■ **TASK**: Edit the text of the rows below by replacing "incredible" with "wonderful" and keeping everything else the same. Leave the pictures out of your answer.

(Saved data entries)
**********

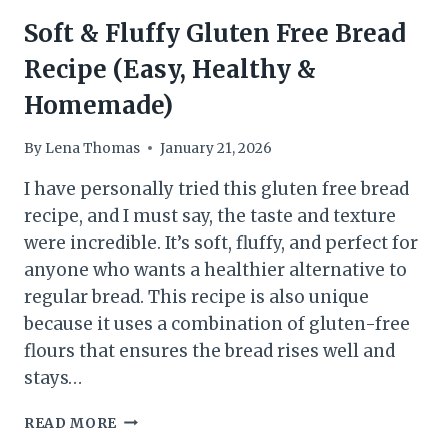
Soft & Fluffy Gluten Free Bread
Recipe (Easy, Healthy &
Homemade)
By
Lena Thomas
January 21, 2026
I have personally tried this gluten free bread
recipe, and I must say, the taste and texture
were incredible. It’s soft, fluffy, and perfect for
anyone who wants a healthier alternative to
regular bread. This recipe is also unique
because it uses a combination of gluten-free
flours that ensures the bread rises well and
stays…
SOFT
READ MORE
&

**********

■ **EXPECTED ANSWER**:
Soft & Fluffy Gluten Free Bread
Recipe (Easy, Healthy &
Homemade)
By
Lena Thomas
January 21, 2026
I have personally tried this gluten free bread
recipe, and I must say, the taste and texture
were wonderful. It’s soft, fluffy, and perfect for
anyone who wants a healthier alternative to
regular bread. This recipe is also unique
because it uses a combination of gluten-free
flours that ensures the bread rises well and
stays…
SOFT
READ MORE
&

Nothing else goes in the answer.